__Passage to read__.

***

Complex interactions between the angiotensin II type 1 receptor, the epidermal growth factor receptor and TRIO-dependent signaling partners.

Transactivation of the epidermal growth factor receptor (EGFR) by the angiotensin II (AngII) type 1 (AT) receptor is involved in AT receptor-dependent growth effects and cardiovascular pathologies, however the mechanisms underpinning this transactivation are yet to be fully elucidated. Recently, a potential intermediate of this process was identified following the discovery that a kinase called TRIO was involved in AngII/AT receptor-mediated transactivation of EGFR. To investigate the mechanisms by which TRIO acts as an intermediate in AngII/AT receptor-mediated EGFR transactivation we used bioluminescence resonance energy transfer (BRET) assays to investigate proximity between the AT receptor, EGFR, TRIO and other proteins of interest. We found that AngII/AT receptor activation caused a Gα-dependent increase in proximity of TRIO with Gγ and the AT-EGFR heteromer, as well as trafficking of TRIO towards the Kras plasma membrane marker and into early, late and recycling endosomes. In contrast, we found that AngII/AT receptor activation caused a Gα-independent increase in proximity of TRIO with Grb2, GRK2 and PKCζ, as well as trafficking of TRIO up to the plasma membrane from the Golgi. Furthermore, we confirmed the proximity between the AT receptor and the EGFR using the Receptor-Heteromer Investigation Technology, which showed AngII-induced recruitment of Grb2, GRK2, PKCζ, Gγ and TRIO to the EGFR upon AT coexpression. In summary, our results provide further evidence for the existence of the AT-EGFR heteromer and reveal potential mechanisms by which TRIO contributes to the transactivation process.

***

__Data block__.
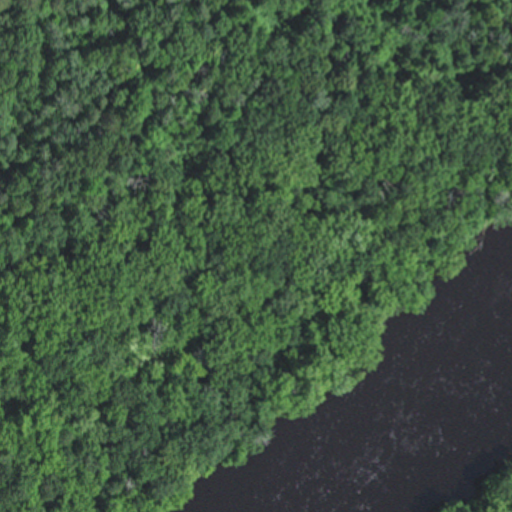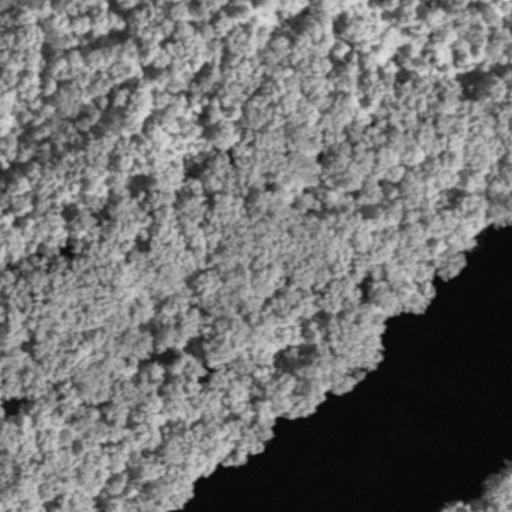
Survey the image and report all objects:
river: (408, 433)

***

__Work to complete__.
Rewrite the paragraph beginning "Transactivation of the epidermal growth factor receptor" from the passage on TRIO signaling as a bulleted list that keeps its main facts. The material is not needed for the task.

__Exercise response__.
- Transactivation of EGFR by the AngII type 1 (AT) receptor contributes to AT receptor-dependent growth effects and cardiovascular pathologies. Its mechanisms are not yet fully understood.
- A kinase called TRIO was recently found to take part in AngII/AT receptor-mediated EGFR transactivation. This makes it a potential intermediate.
- BRET assays were used to study proximity between the AT receptor, EGFR, TRIO and other proteins.
- Gα-dependent effects of AngII/AT receptor activation:
  - TRIO moved closer to Gγ and the AT-EGFR heteromer.
  - TRIO trafficked toward the Kras plasma membrane marker and into early, late and recycling endosomes.
- Gα-independent effects of AngII/AT receptor activation:
  - TRIO moved closer to Grb2, GRK2 and PKCζ.
  - TRIO trafficked from the Golgi up to the plasma membrane.
- Receptor-Heteromer Investigation Technology confirmed AT receptor-EGFR proximity. With AT coexpressed, AngII recruited Grb2, GRK2, PKCζ, Gγ and TRIO to EGFR.
- The results further support the existence of the AT-EGFR heteromer and point to ways TRIO may contribute to transactivation.